Apesar de simples, a manutenção preventiva é essencial para fazê-la funcionar bem e garantir confiabilidade. Listamos sete dicas essenciais para ter uma relação saudável e duradoura.

Ordem na relação

  • Imagem: Doni Castilho/Infomoto
    Doni Castilho/Infomoto
    Imagem: Doni Castilho/Infomoto

    Relação "limpa"

    Para que sua relação tenha vida longa é fundamental deixar o conjunto limpo. Sempre que encarar chuva ou estradas de terra, lave a corrente e a coroa. A limpeza pode ser feita com escova plástica, como a dental, ou de limpeza doméstica, mas existe também uma escova específica em forma de "U". Em motos menores, o pinhão costuma ter fácil acesso -- muitas vezes é coberto por uma capa plástica.
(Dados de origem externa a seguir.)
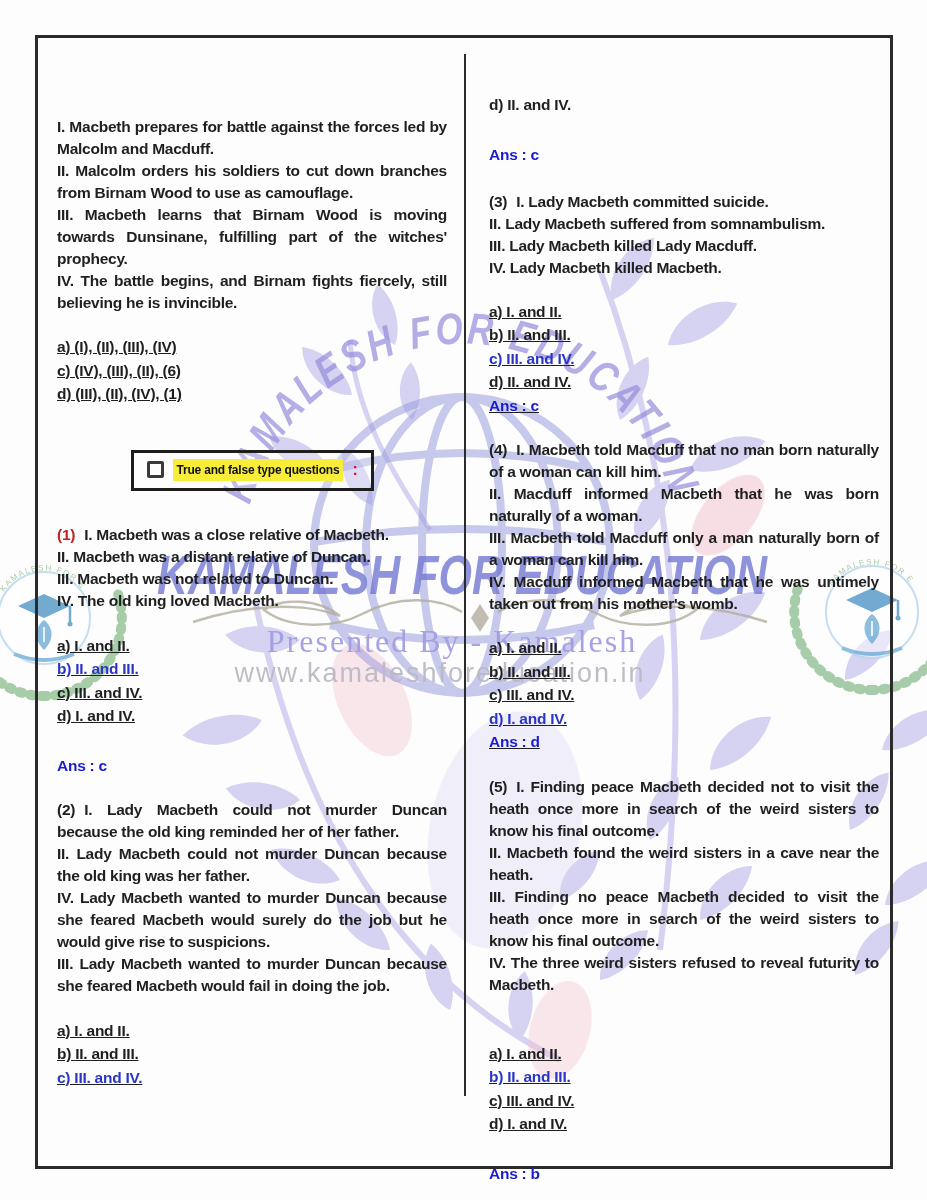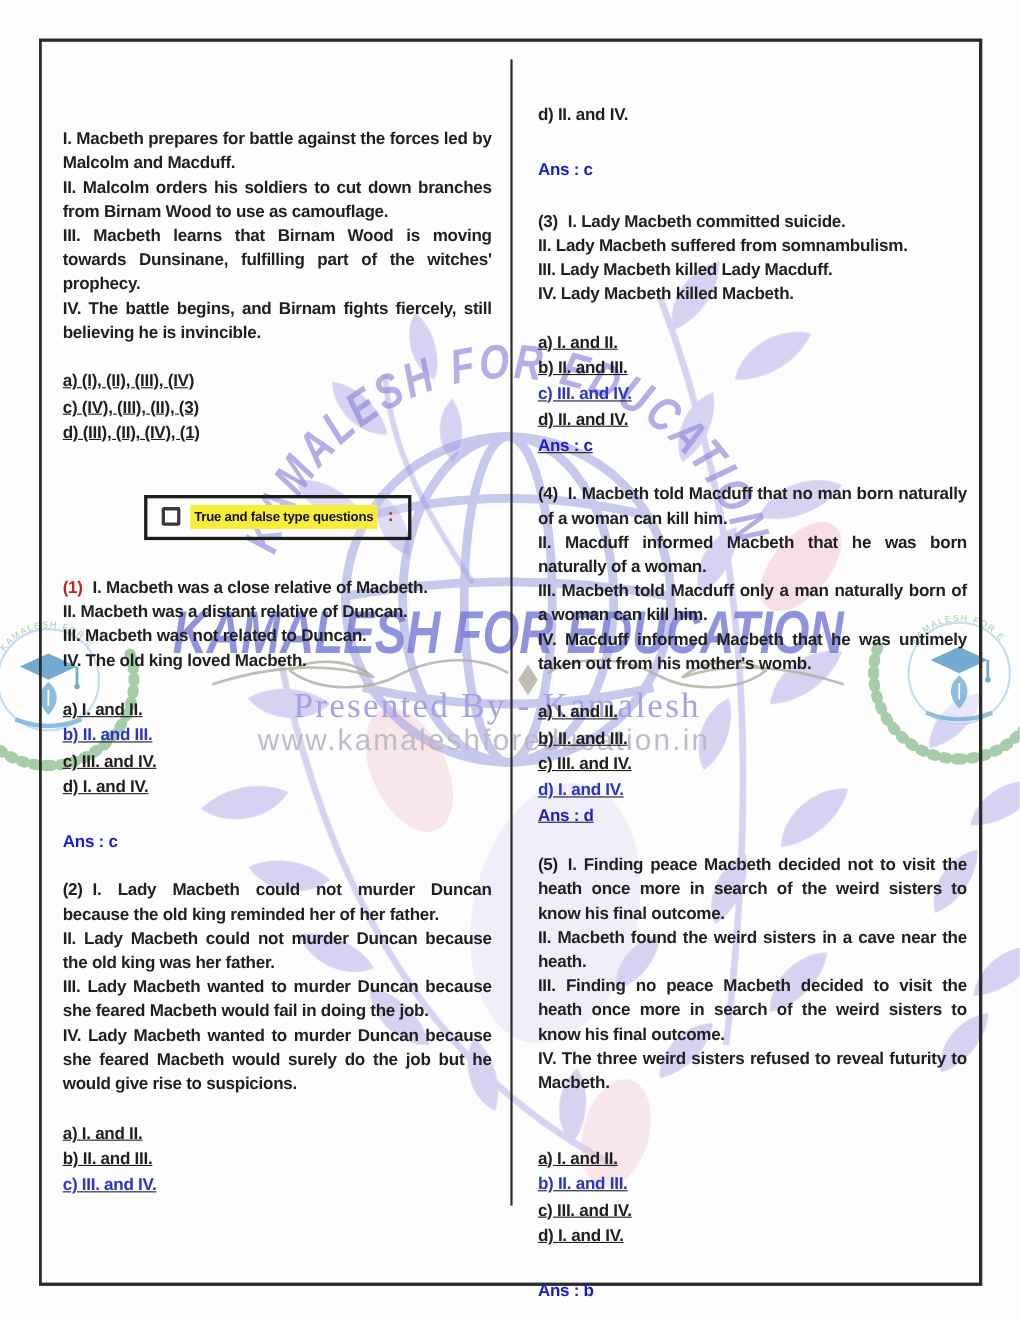"c) (IV), (III), (II), (3)" div.opt { text: 3 -> 6 }
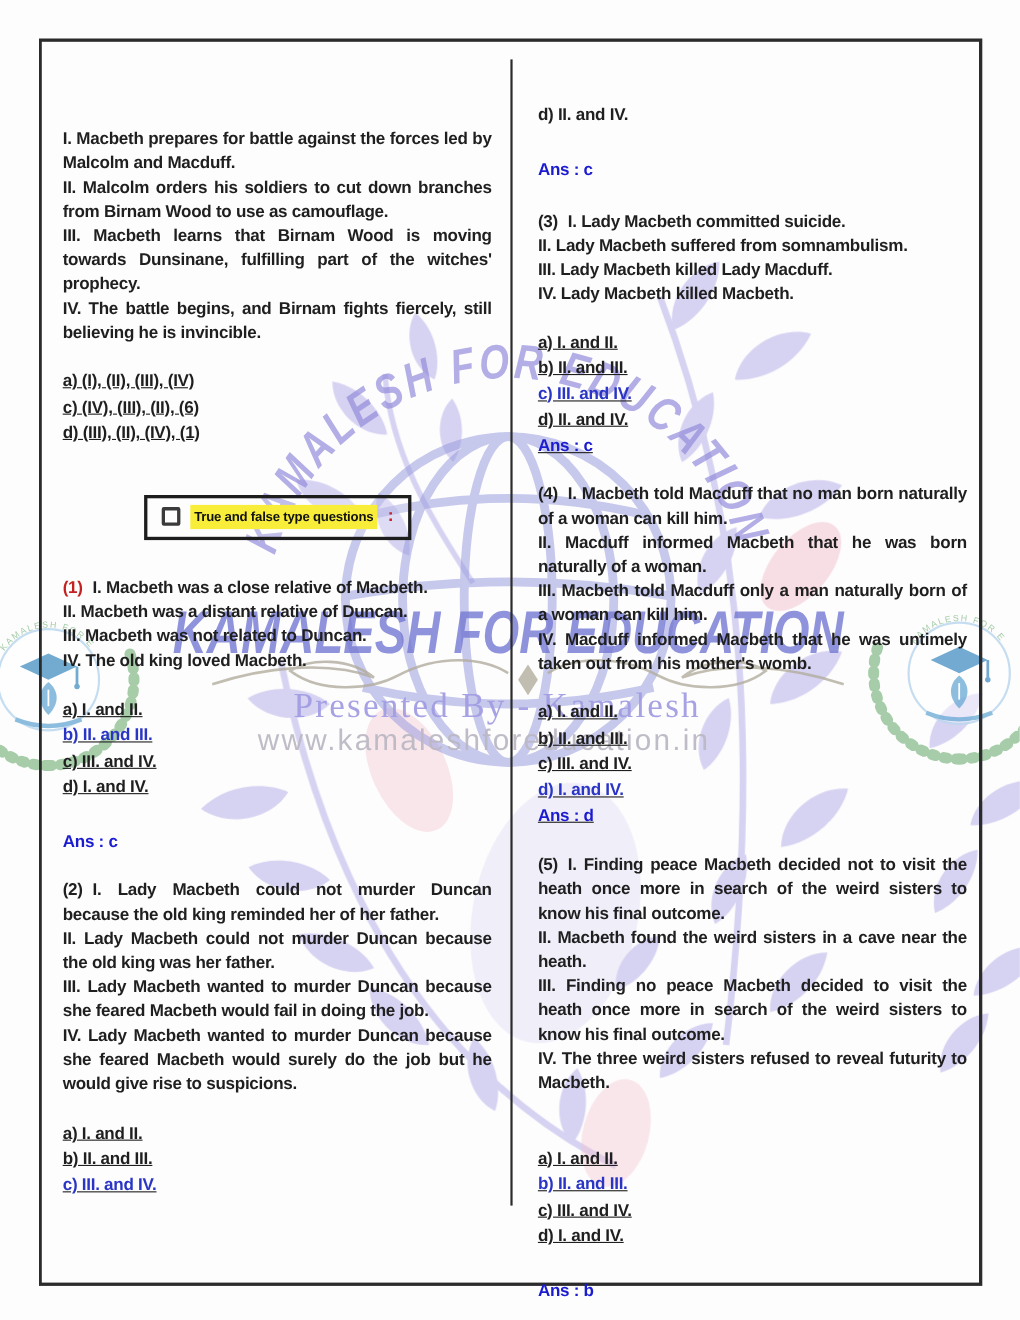"III. Lady Macbeth wanted to" p.stmt { order: before "IV. Lady Macbeth wanted to" -> after "IV. Lady Macbeth wanted to" }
A indicação é lavá-lo e lubrificá-lo a cada 10.000 km. Para retirar resíduos entre os elos, pode ser usado desengraxante que, por ser abrasivo, deve ser diluído em água, conforme informado no rótulo. Segundo o mecânico Alex Bongiovanni, da Officine Moto em São Paulo (SP), "na falta do desengraxante, o querosene pode ser usado. E, qualquer que for o produto, o ideal é lavar o sistema com sabão neutro ou detergente de louças. Desta forma, evita-se o acúmulo do produto de limpeza pesada, normalmente abrasivo". Depois de enxaguar, seque a corrente usando compressor de ar ou espere secar antes de lubrificar.

  • Imagem: Doni Castilho/Infomoto
    Doni Castilho/Infomoto
    Imagem: Doni Castilho/Infomoto

    Relação lubrificada

    A lubrificação da corrente pode ser feita com sprays específicos, ou mesmo com óleo mineral para motor. Com os elos secos, injete o óleo pela parte superior, de modo a penetrá-lo entre eles. Não use graxa branca para uso náutico: além de acumular muitos resíduos, é difícil de ser retirada.

  • Imagem: Infomoto
    Infomoto
    Imagem: Infomoto

    Relação suave

    Para que a relação dure, deve-se conduzir a moto evitando dar trancos nas trocas de marcha. Embreagem com regulagem muito baixa pode levar a esses trancos, portanto, vale mantê-la ajustada. Uma moto que não precisa de "esticadas" constantes na corrente revela um uso cuidadoso. Arrancadas e trocas de marchas bruscas são hábitos que, aliados à falta de manutenção, podem abreviar a vida da relação para menos de 10.000 km.

  • Imagem: Divulgação
    Divulgação
    Imagem: Divulgação

    Tudo acaba

    Corrente no fim da regulagem junto à balança traseira ou ovalizada, coroa e sobretudo o pinhão, com os dentes finos e tortos, indicam uma relação em final de vida. Troque urgentemente. Afinal, um sistema de transmissão final desgastado pode deixá-lo na rua, porque se os dentes do pinhão quebrarem, não há tração na roda traseira -- e isso pode até causar um acidente, caso a corrente rompa e se venha a enroscar.

  • Imagem: Doni Castilho/Infomoto
    Doni Castilho/Infomoto
    Imagem: Doni Castilho/Infomoto

    Relação alinhada

    Para ter boa durabilidade, o conjunto deve funcionar alinhado. Ou seja, uma roda torta ou fora de centro poderá fazer com que a relação funcione desalinhada e o desgaste aumente. Isso explica a importância de o mecânico avaliar se é preciso alinhar a roda antes de montar o novo conjunto.

  • Imagem: Mario Villaescusa/Infomoto
    Mario Villaescusa/Infomoto
    Imagem: Mario Villaescusa/Infomoto

    Tenha uma relação completamente nova

    Nunca concorde em "diminuir" a corrente tirando elos, pois a resistência dela fica comprometida. Também não se deve trocar itens em separado, sob pena das peças já usadas causarem desgaste excessivo ou não "casarem" com a nova. Bom exemplo é uma corrente nova atuando com pinhão e coroa velhos: ela terá folgas diferentes em relação aos demais itens da transmissão secundária e irá "acabar" mais rápido. É comum utilizar coroa e pinhão de um fornecedor (muitas vezes são vendidos somente desta forma) junto a uma corrente de marca renomada. Na reposição, procure escolher corrente com retentor. Atualmente, esse tipo de corrente é equipamento original de fábrica na maioria das motos.

  • Imagem: Renato Durãe/Infomoto
    Renato Durãe/Infomoto
    Imagem: Renato Durãe/Infomoto

    Quanto dura?

    Tomados todos os cuidados como lavar, lubrificar a relação e conduzir a moto de modo suave, o sistema tem tudo para durar até 40.000 km ou até mais. Vale lembrar que as motocicletas que rodam na estrada têm menor desgaste em geral, inclusive da relação, pois são menos exigidas do que as que são usadas apenas na cidade, onde reduções e trocas de marchas são mais constantes.